Given records:
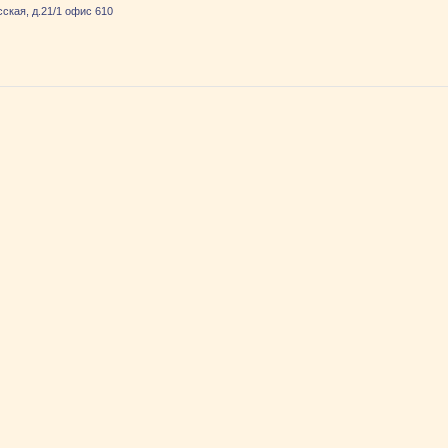
ская, д.21/1 офис 610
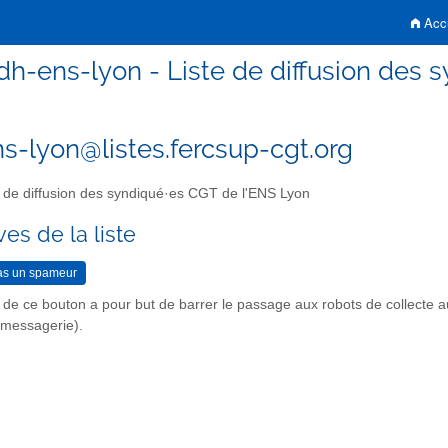
Accu
dh-ens-lyon - Liste de diffusion des 
s-lyon@listes.fercsup-cgt.org
 de diffusion des syndiqué·es CGT de l'ENS Lyon
es de la liste
n de ce bouton a pour but de barrer le passage aux robots de collecte 
r messagerie).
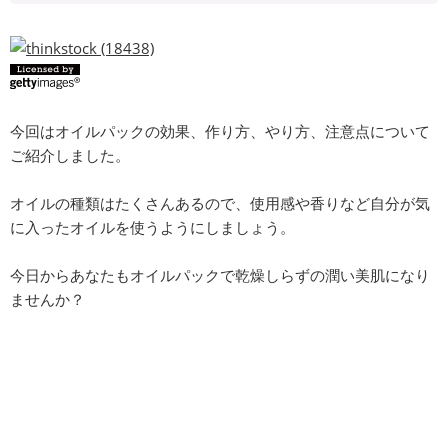
今回はオイルパックの効果、作り方、やり方、注意点について
ご紹介しました。
オイルの種類はたくさんあるので、使用感や香りなど自分が気
に入ったオイルを使うようにしましょう。
今日からあなたもオイルパックで乾燥しらずの潤い美肌になり
ませんか？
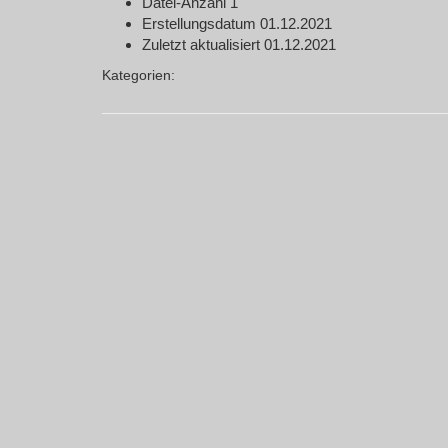
Datei-Anzahl
1
Erstellungsdatum
01.12.2021
Zuletzt aktualisiert
01.12.2021
Kategorien:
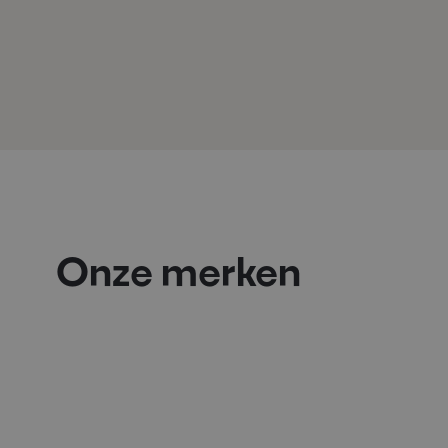
Onze merken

Brief: Copy out every line of text in the data above without any changes, and leave out the pictures.

Task response:
ская, д.21/1 офис 610
Accu
dh-ens-lyon - Liste de diffusion des 
s-lyon@listes.fercsup-cgt.org
 de diffusion des syndiqué·es CGT de l'ENS Lyon
es de la liste
n de ce bouton a pour but de barrer le passage aux robots de collecte 
r messagerie).
今回はオイルパックの効果、作り方、やり方、注意点について
ご紹介しました。
オイルの種類はたくさんあるので、使用感や香りなど自分が気
に入ったオイルを使うようにしましょう。
今日からあなたもオイルパックで乾燥しらずの潤い美肌になり
ませんか？
Datei-Anzahl
1
Erstellungsdatum
01.12.2021
Zuletzt aktualisiert
01.12.2021
Kategorien:
Onze merken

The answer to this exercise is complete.